▶ _Instructions for the task_:
Find every line in the records below that holds the word "tertiary", and copy it out.

** Supplied data follows **

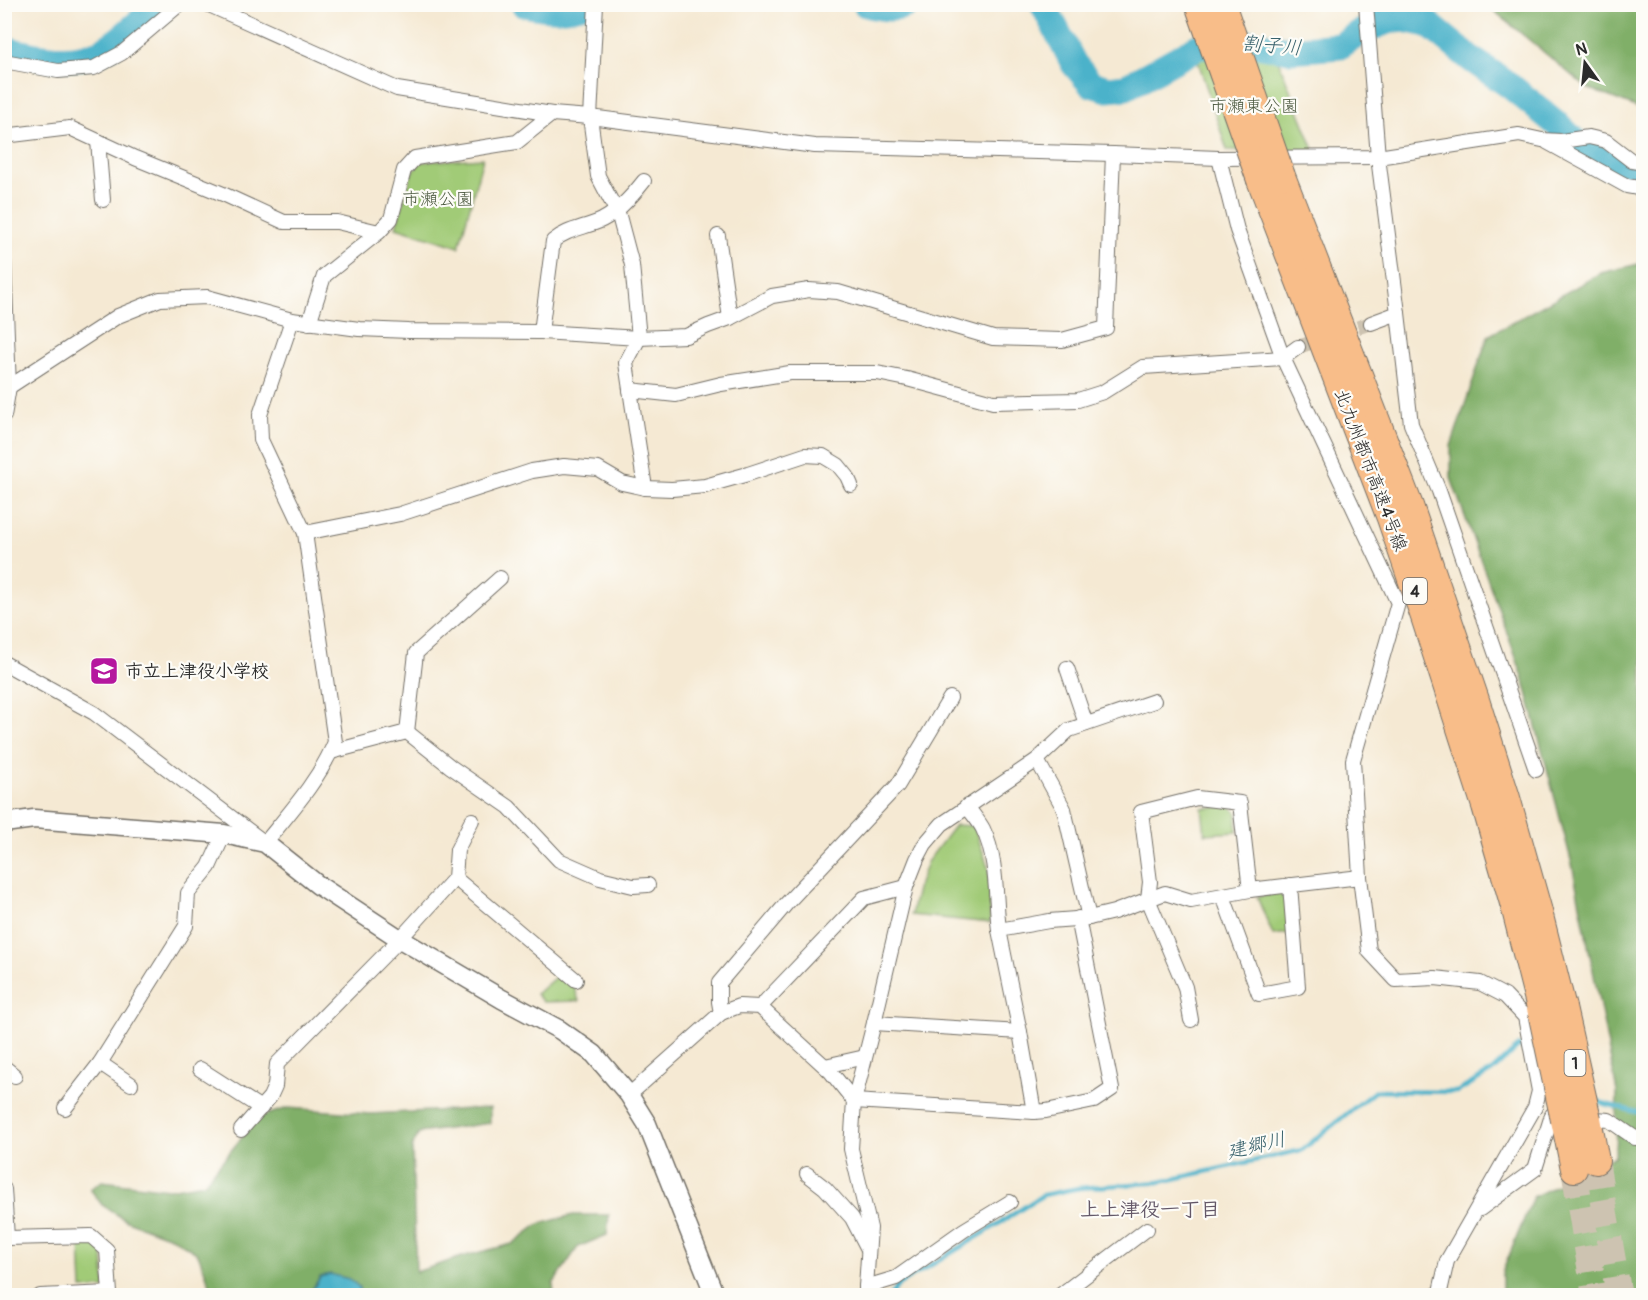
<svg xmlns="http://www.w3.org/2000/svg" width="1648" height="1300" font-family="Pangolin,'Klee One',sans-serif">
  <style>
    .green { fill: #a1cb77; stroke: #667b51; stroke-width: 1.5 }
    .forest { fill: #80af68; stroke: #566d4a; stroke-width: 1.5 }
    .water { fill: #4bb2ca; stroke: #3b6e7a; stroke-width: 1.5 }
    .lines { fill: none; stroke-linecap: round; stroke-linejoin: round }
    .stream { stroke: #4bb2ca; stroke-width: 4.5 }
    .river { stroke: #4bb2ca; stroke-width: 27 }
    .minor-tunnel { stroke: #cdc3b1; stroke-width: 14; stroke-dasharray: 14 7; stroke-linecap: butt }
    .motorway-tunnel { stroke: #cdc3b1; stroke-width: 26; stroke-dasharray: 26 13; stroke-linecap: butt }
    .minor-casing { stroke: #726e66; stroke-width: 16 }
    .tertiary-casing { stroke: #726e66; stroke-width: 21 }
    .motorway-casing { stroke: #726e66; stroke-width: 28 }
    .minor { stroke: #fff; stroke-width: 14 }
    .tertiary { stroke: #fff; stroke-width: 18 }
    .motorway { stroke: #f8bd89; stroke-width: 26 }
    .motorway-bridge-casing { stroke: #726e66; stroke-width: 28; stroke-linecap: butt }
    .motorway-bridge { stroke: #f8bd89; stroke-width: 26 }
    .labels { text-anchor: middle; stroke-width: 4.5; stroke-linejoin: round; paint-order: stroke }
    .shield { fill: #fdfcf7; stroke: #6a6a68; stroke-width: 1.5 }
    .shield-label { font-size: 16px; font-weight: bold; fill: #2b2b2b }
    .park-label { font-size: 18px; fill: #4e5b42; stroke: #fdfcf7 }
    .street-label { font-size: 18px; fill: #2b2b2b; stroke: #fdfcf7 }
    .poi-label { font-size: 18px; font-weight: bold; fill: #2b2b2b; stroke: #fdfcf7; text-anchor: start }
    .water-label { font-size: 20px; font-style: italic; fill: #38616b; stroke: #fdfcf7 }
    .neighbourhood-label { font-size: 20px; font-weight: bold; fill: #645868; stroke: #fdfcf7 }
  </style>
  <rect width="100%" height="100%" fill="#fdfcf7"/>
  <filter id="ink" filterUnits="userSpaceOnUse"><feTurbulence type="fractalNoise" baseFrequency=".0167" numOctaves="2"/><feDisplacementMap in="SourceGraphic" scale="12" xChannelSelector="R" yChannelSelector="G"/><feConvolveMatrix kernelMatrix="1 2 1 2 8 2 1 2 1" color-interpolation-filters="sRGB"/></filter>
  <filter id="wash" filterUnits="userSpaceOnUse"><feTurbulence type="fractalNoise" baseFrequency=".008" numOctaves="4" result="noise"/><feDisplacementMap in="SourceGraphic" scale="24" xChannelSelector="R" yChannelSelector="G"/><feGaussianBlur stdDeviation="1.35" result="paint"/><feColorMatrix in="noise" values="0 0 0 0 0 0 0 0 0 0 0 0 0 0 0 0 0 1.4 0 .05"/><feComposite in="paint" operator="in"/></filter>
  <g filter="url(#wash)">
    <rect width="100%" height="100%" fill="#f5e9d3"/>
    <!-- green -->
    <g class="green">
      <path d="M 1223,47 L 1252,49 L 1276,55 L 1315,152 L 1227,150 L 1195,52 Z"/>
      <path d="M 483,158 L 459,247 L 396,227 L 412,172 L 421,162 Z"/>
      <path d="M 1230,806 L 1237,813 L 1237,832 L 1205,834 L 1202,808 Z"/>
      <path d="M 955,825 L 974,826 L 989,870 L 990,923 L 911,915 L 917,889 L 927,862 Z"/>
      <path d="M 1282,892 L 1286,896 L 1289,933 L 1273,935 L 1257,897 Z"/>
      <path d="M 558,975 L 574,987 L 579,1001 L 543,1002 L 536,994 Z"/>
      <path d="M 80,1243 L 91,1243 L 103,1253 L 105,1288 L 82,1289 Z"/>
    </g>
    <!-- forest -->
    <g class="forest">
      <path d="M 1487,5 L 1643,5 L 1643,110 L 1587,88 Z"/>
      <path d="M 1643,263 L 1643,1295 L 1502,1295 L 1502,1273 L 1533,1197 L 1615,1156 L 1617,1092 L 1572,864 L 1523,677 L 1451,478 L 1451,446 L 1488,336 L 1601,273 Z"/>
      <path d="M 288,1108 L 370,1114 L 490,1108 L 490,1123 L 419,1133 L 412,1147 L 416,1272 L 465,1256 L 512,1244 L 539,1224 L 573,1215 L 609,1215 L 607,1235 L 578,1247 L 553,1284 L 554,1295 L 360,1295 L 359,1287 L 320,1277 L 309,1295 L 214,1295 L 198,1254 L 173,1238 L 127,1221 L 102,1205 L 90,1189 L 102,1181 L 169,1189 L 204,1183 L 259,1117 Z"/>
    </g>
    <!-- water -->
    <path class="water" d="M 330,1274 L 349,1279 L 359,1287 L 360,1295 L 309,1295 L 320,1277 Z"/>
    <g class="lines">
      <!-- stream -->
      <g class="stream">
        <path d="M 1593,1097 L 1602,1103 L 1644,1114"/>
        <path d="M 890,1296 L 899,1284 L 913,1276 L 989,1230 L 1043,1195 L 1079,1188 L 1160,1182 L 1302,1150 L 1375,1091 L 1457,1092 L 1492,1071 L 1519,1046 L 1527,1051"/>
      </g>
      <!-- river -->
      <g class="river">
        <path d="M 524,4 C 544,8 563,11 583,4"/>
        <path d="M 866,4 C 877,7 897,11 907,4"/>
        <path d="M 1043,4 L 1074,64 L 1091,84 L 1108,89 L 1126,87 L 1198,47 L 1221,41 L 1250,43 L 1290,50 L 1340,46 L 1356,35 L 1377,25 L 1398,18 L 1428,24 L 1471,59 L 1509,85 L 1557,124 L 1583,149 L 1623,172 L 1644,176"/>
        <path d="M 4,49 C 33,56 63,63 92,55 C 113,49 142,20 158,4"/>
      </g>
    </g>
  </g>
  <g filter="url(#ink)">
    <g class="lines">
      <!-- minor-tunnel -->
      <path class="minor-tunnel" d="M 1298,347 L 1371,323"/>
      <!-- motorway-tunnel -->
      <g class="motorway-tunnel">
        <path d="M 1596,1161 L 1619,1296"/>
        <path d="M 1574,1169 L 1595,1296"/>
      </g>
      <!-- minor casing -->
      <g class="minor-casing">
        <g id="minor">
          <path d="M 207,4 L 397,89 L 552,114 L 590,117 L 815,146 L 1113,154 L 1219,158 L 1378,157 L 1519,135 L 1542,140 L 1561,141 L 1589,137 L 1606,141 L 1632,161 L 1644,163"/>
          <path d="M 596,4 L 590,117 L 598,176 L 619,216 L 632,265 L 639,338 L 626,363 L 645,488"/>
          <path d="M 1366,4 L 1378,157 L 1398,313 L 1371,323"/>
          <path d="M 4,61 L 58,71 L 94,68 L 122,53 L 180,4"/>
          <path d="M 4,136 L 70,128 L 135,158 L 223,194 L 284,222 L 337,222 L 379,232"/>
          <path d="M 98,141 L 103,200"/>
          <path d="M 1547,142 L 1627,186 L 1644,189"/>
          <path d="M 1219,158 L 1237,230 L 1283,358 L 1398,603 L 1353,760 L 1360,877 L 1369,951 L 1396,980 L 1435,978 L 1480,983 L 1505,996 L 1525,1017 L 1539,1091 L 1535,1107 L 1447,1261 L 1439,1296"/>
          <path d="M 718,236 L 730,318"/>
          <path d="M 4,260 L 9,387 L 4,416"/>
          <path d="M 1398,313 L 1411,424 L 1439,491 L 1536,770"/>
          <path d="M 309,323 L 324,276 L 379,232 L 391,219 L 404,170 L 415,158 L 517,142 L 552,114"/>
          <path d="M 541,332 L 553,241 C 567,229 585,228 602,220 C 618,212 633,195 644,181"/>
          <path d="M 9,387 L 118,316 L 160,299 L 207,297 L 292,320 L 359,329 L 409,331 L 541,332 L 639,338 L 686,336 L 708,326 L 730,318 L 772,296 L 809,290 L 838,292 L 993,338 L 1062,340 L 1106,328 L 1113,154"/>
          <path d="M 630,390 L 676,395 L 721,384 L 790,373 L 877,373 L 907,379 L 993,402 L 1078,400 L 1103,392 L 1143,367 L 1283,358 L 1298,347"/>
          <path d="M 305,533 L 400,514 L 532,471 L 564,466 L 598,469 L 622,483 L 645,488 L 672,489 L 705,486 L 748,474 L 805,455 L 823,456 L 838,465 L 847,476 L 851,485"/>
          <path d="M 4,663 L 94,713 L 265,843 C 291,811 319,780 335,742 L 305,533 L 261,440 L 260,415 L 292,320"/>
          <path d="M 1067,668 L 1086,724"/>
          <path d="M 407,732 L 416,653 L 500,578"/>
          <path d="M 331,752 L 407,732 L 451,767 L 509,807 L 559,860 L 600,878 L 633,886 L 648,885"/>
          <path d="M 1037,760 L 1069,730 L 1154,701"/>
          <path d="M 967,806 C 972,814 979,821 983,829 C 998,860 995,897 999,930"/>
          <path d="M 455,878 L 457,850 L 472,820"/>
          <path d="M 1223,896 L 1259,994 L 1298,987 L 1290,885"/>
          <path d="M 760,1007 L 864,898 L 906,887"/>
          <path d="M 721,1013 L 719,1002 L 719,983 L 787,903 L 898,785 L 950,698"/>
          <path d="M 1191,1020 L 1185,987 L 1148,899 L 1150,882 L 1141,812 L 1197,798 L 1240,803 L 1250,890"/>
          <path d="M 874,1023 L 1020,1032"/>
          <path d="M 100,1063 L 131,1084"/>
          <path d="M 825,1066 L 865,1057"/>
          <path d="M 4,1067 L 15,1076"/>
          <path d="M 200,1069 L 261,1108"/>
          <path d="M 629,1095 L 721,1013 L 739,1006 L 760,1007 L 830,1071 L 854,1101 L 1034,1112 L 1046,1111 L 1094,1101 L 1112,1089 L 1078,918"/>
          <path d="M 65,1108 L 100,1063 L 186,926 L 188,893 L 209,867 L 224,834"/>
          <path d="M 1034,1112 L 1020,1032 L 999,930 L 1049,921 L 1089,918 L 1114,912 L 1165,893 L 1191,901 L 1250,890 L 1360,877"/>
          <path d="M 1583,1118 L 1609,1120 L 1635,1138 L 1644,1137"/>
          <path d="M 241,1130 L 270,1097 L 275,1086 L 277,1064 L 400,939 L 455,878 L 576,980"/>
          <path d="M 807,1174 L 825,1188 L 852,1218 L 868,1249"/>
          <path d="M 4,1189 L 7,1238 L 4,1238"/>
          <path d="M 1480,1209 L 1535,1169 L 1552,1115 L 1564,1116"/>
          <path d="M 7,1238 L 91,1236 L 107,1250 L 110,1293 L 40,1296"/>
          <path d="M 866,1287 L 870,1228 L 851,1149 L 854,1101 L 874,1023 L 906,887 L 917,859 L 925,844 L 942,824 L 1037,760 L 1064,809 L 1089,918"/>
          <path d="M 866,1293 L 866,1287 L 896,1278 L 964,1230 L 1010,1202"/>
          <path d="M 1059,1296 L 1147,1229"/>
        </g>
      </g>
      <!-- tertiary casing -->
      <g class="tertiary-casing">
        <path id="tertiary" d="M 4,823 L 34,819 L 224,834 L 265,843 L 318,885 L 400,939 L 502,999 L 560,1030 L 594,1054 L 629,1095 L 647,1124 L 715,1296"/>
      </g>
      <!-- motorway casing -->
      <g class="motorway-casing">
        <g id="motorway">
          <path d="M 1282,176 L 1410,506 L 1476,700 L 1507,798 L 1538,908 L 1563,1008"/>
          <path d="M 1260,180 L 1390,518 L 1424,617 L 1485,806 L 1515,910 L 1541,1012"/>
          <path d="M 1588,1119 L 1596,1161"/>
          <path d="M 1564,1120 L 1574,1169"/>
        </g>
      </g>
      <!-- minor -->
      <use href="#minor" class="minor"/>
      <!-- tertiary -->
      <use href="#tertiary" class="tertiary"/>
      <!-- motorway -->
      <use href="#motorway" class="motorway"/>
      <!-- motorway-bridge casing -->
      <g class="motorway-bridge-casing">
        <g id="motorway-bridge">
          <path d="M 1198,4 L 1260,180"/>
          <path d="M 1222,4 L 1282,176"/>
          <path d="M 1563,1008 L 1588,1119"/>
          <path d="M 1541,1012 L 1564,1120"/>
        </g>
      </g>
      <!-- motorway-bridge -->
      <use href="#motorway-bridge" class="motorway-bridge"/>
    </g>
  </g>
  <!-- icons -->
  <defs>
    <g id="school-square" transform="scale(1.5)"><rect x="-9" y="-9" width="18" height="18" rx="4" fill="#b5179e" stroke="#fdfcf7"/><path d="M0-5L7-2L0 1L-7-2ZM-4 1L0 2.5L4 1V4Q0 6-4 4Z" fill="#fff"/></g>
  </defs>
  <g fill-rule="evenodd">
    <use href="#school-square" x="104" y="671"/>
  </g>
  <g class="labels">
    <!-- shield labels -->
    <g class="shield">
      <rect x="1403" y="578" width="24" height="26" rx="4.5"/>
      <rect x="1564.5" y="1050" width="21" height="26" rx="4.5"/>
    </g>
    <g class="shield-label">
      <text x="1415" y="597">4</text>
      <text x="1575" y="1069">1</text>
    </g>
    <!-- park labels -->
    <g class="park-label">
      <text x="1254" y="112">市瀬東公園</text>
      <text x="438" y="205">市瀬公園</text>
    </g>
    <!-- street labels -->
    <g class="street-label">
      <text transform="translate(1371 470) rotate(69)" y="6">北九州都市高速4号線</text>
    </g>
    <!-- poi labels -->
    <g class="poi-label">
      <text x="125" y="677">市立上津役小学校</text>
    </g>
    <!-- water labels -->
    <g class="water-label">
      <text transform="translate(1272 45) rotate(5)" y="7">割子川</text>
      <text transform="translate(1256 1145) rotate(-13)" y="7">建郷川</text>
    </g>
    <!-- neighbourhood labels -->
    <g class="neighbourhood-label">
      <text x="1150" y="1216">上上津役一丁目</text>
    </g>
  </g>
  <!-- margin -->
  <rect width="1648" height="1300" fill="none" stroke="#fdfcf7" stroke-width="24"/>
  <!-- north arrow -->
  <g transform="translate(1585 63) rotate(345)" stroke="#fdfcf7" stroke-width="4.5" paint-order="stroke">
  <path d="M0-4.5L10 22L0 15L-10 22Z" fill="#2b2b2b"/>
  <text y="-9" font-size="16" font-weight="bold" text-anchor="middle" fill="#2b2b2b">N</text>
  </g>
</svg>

** End of Supplied data **
** Supplied data follows **

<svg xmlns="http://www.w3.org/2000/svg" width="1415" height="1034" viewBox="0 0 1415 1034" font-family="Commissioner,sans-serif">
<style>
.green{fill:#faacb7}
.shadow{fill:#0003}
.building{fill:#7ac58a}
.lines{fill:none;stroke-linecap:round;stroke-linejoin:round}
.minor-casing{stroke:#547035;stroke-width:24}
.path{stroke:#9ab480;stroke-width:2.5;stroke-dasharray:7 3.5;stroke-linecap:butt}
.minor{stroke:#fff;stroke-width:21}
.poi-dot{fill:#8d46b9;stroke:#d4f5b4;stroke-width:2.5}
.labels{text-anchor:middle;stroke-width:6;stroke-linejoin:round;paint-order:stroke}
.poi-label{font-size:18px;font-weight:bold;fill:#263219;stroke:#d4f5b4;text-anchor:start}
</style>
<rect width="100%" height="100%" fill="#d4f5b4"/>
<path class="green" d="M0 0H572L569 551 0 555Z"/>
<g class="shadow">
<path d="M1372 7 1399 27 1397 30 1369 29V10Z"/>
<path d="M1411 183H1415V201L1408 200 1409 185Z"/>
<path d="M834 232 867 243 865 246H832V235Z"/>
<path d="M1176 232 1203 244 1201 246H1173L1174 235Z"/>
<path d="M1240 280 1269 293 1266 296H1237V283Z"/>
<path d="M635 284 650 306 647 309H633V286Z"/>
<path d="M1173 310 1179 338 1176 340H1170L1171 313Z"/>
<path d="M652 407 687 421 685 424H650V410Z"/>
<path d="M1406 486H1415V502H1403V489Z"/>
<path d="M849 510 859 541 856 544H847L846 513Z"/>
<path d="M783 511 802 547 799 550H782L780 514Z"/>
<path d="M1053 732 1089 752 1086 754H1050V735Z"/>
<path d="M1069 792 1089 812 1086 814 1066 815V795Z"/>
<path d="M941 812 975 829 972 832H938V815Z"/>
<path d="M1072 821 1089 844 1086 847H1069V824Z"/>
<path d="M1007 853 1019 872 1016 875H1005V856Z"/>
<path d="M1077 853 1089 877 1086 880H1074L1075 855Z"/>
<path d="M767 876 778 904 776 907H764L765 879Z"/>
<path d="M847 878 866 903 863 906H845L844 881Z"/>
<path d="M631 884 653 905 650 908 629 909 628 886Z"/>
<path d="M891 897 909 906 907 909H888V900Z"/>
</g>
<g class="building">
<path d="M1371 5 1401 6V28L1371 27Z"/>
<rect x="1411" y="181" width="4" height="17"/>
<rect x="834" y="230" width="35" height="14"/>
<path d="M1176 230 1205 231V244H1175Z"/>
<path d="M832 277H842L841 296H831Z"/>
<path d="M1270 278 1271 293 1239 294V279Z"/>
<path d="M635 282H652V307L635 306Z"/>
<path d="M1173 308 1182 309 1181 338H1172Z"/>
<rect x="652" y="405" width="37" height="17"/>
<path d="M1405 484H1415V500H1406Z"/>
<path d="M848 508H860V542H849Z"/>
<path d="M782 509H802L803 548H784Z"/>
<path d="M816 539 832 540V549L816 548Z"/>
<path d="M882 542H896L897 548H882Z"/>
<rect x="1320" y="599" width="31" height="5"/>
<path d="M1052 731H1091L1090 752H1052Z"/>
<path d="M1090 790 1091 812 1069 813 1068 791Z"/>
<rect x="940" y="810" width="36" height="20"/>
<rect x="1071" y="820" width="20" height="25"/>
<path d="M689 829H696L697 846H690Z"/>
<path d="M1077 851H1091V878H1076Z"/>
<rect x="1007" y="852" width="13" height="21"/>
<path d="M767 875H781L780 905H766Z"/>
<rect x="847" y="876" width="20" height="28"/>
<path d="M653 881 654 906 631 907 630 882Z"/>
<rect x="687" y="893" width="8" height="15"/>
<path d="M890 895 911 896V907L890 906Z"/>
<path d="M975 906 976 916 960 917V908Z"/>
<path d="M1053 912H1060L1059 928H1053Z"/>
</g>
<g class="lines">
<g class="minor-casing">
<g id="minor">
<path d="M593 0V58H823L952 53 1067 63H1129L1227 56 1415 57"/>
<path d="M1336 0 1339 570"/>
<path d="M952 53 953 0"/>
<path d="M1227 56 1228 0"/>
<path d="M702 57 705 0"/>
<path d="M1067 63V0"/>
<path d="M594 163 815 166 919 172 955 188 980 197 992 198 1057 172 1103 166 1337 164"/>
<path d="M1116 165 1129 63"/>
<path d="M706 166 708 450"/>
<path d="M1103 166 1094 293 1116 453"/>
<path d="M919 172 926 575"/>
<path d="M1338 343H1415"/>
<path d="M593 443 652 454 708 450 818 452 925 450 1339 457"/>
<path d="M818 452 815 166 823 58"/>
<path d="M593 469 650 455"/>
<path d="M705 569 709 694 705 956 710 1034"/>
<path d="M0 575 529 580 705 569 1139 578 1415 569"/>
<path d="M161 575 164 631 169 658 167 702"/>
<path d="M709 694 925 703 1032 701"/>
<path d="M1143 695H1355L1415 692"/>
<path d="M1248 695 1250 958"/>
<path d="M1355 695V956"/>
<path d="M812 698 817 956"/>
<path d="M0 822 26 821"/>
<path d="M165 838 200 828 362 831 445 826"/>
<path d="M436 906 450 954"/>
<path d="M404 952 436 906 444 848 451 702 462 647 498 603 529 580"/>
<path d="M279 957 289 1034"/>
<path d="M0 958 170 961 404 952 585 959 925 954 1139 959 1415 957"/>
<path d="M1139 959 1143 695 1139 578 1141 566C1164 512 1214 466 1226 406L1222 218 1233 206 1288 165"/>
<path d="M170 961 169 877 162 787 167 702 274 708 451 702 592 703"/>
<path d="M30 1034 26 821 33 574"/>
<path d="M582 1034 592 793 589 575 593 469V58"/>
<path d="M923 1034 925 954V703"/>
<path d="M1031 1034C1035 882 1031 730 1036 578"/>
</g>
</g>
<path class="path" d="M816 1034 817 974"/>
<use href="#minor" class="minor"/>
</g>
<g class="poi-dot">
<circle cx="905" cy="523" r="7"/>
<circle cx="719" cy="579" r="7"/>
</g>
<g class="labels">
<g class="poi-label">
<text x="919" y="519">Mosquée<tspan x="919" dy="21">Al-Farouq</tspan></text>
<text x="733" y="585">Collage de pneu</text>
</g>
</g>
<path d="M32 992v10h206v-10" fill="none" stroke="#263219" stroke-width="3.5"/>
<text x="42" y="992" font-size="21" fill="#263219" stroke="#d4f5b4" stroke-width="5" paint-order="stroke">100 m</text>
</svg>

** End of Supplied data **

▶ _Expected answer_:
    .tertiary-casing { stroke: #726e66; stroke-width: 21 }
    .tertiary { stroke: #fff; stroke-width: 18 }
      <!-- tertiary casing -->
      <g class="tertiary-casing">
        <path id="tertiary" d="M 4,823 L 34,819 L 224,834 L 265,843 L 318,885 L 400,939 L 502,999 L 560,1030 L 594,1054 L 629,1095 L 647,1124 L 715,1296"/>
      <!-- tertiary -->
      <use href="#tertiary" class="tertiary"/>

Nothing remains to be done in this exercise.